Lautner, les ortolans, et le boeuf gros sel
A l'unisson pour une fois, les chaînes et les réseaux sociaux se sont transformés en vaste concours de citations. A l'observatoire multimédia des hommages d'@si, saluons "les cons ça ose tout, c'est même à ça qu'on les reconnait" (cité 214 fois), "j'ai connu une Polonaise qu'en buvait au petit déjeuner" ( 184 fois), etc.
Passons sur le fait que, pour rendre hommage au réalisateur (Lautner), on ne cite que l'auteur des dialogues (Audiard). Comment faire autrement ? Les Tontons flingueurs, que France 2 re-re-re-rediffusait dimanche soir, ne sont qu'un feu d'artifice de répliques-culte, récitées par des comédiens qui s'efforcent d'enchaîner les positions et les mimiques les mettant en valeur le mieux possible. Supprimerait-on l'image, et ne garderait-on que la bande-son, que le film n'y perdrait pas sa principale qualité de divertissement. Précisions : de divertissement de mecs, pour mecs. Il suffit de voir la scène dans laquelle Ventura fait connaissance avec la (forcément) charmante et insupportable péronelle qu'il est chargé de protéger, pour réaliser que ce cinéma n'avait pas trouvé à l'époque comment filmer cet objet étrange : une femme, et les multiples réactions en chaîne que son apparition ne manque pas de déchaîner. Manifestement, il ne se posait même pas la question, la femme étant considérée par défaut comme une sorte d'homme, avec les options moues, caprices et humeurs.

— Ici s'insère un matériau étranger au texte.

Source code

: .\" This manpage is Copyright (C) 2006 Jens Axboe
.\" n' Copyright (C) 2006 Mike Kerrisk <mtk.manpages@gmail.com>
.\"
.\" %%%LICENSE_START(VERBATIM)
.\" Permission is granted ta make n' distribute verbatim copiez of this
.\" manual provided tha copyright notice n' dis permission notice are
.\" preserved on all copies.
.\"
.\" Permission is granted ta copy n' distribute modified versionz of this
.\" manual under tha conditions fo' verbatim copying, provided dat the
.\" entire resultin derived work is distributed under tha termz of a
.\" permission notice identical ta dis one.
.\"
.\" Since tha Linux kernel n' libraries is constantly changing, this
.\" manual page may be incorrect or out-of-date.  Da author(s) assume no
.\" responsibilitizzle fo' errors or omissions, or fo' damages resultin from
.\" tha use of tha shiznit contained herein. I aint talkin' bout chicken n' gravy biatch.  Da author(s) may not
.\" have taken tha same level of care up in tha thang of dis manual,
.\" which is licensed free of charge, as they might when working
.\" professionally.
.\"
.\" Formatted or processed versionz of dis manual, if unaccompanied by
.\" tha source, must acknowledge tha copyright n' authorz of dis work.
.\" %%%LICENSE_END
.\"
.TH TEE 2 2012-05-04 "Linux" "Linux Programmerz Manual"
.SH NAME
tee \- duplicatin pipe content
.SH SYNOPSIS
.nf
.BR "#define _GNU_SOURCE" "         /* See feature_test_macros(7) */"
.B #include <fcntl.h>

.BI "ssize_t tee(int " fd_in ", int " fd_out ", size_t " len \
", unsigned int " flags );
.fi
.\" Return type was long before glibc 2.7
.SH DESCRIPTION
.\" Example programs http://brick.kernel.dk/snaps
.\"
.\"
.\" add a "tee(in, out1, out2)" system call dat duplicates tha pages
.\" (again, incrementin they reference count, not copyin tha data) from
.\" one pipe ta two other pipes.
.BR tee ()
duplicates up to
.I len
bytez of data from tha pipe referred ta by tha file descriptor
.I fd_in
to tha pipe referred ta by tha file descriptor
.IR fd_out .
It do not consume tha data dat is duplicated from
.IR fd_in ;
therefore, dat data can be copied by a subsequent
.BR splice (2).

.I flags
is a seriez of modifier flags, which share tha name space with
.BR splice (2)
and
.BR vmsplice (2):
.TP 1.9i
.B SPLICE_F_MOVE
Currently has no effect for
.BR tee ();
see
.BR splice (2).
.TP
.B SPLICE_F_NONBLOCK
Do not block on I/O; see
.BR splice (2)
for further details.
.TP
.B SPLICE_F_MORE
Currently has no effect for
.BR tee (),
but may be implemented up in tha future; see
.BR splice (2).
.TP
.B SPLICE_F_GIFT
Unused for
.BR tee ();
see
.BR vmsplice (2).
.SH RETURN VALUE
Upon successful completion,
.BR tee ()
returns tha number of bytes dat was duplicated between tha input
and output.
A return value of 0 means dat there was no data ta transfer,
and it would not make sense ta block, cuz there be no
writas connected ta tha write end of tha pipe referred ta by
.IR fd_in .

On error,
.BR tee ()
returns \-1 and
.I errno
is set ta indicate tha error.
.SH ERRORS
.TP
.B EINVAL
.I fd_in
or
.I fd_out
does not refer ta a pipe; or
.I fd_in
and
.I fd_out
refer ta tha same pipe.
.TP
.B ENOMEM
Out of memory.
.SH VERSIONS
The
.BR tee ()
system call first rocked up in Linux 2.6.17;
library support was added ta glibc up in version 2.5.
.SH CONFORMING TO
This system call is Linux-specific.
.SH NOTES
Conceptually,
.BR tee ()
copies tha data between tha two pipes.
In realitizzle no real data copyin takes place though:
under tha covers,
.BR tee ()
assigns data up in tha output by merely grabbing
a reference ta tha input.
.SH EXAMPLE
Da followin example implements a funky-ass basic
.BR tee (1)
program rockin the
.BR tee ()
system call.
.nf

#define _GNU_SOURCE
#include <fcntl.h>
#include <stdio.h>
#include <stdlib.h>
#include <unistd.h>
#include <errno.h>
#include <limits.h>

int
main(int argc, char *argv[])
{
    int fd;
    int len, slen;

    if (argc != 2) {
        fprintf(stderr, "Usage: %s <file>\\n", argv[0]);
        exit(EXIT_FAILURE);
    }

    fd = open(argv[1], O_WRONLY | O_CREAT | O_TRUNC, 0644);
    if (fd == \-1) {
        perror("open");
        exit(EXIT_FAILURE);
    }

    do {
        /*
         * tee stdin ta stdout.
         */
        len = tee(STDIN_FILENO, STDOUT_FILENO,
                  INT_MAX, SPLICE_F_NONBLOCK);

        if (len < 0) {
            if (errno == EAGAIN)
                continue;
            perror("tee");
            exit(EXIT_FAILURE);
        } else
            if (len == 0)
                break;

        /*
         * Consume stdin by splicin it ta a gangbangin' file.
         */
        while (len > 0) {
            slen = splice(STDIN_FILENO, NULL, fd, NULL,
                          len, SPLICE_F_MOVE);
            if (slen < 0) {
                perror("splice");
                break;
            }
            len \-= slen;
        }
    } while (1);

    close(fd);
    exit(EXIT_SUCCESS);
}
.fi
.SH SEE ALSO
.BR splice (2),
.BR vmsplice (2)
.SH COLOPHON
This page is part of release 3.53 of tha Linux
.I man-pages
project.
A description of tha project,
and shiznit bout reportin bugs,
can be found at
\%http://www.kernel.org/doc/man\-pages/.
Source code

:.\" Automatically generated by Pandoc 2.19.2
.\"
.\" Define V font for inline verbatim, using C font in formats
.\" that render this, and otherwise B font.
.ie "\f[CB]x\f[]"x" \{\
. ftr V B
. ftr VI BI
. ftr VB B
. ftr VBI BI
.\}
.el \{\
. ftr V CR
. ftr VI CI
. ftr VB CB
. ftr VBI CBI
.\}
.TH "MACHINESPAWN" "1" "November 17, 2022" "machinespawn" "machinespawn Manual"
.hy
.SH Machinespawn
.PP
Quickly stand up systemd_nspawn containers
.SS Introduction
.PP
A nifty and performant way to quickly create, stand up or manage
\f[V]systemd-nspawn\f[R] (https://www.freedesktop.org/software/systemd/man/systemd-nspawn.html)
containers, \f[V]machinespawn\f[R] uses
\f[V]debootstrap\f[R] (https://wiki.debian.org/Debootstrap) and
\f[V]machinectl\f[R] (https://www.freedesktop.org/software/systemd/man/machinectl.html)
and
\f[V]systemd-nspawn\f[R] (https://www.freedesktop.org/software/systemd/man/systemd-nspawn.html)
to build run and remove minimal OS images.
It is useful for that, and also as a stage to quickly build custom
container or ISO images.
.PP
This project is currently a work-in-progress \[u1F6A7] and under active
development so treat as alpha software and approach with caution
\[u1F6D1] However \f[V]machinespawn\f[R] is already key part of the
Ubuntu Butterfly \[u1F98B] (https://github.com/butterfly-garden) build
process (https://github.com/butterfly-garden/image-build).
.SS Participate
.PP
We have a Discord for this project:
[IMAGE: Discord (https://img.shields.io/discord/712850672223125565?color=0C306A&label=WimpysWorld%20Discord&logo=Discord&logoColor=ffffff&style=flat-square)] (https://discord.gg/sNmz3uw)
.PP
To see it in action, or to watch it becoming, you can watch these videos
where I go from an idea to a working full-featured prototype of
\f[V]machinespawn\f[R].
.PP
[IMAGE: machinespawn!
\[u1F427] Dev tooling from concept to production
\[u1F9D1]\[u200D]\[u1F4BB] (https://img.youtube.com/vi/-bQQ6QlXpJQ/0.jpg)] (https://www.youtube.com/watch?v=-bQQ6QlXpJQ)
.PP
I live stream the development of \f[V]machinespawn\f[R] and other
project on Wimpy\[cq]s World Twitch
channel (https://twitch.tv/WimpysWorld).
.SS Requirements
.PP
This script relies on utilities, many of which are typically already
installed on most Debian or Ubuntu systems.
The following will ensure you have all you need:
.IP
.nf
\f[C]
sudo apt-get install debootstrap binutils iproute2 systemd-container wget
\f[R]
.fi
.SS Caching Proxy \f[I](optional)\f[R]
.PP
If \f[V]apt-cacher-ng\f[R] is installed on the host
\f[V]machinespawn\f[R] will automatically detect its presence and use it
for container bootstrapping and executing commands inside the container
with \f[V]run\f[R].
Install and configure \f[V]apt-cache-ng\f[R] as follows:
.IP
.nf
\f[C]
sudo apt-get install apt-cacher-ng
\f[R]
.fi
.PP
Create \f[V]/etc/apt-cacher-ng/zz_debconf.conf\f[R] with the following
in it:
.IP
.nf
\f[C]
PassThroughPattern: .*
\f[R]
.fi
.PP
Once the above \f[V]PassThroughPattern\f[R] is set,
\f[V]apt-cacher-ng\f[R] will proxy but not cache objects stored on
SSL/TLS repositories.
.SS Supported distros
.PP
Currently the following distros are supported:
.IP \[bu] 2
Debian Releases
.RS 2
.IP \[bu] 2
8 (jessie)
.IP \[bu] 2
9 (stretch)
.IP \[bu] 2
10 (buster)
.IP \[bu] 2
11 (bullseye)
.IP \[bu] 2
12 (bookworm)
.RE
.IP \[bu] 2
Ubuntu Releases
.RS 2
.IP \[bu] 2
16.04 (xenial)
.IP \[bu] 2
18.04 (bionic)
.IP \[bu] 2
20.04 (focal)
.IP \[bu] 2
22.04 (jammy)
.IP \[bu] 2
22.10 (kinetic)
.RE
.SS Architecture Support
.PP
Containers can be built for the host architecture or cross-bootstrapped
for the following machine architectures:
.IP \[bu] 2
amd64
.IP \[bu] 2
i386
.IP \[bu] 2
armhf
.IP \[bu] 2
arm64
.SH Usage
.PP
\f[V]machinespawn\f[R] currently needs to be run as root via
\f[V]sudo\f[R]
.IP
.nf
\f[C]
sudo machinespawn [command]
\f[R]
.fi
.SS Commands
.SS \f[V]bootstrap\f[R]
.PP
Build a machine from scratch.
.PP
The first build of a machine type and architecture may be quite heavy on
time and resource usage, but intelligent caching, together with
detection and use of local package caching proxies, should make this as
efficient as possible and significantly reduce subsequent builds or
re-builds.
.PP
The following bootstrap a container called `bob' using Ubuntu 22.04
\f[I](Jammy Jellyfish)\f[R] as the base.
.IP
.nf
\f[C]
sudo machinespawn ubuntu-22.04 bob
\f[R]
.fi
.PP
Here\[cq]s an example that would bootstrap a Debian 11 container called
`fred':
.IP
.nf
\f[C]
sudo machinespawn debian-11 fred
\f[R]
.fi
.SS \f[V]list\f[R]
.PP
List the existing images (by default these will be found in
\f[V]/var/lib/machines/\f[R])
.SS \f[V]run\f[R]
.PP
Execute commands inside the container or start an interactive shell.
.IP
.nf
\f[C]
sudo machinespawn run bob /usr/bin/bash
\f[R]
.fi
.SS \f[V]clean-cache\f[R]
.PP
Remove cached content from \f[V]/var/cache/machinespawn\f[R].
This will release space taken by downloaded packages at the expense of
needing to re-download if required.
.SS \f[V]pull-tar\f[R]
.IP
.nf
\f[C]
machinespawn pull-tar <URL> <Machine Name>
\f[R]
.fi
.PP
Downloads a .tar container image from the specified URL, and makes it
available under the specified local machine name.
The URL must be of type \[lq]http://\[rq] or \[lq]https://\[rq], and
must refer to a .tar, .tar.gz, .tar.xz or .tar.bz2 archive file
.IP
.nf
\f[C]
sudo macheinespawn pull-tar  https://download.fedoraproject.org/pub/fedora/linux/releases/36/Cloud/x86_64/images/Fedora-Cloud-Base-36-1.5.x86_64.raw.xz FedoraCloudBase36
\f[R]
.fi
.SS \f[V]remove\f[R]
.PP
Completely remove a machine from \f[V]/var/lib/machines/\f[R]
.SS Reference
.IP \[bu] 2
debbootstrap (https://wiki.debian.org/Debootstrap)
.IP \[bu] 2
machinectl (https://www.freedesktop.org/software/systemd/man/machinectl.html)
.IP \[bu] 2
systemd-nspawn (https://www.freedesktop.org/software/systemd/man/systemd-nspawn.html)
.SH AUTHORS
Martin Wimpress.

N'empêche, Lautner est au Panthéon du cinéma. On ne peut que remarquer le contraste entre cette unanimité, et le bruyant silence officiel à la mort de Gérard de Villiers, contraste qui marque la frontière entre le populaire "acceptable", et celui qui ne l'est pas. Cette unanimité offre aussi un saisissant contraste avec la condescendance qui, à l'époque, accueillit à leur sortie les films de Lautner-Audiard. Il faut relire aujourd'hui les pincettes du critique du Monde, Jean de Baroncelli à la Sortie des Tontons, en 1963 : "cinéma commercial", "cinéma digestif", "film mineur","situation donnée une fois pour toutes, et qui n'évolue guère", etc. Si Baroncelli accorde à Lautner un savoir-faire d'artisan ébéniste du rire, c'est pour l'enfermer à double tour dans la case, lui reconnaissant surtout, en fait, le mérite de ne pas chercher à en sortir. "Tout cela ne nous entraîne évidemment pas sur les sommets de l'art. Mais on ne se nourrit pas tous les jours d'ortolans. Et le bœuf gros sel a du bon".
La sanctification posthume du "cinémadaudiard" est passée par là. Des politiques aux éditorialistes, admiration obligatoire aujourd'hui. Combien de temps faut-il ? Vingt ans ? Trente ? Cinquante ? En tous cas, il semble interdit aux élites d'émettre la moindre critique sur un cinéma "populaire". On peut y voir, au choix, la hantise de rattraper les goûts d'un "peuple" insaisissable, ou la nostalgie d'un temps où l'on pouvait être "populaire" sans une ombre de racisme ou de mauvaise pensée.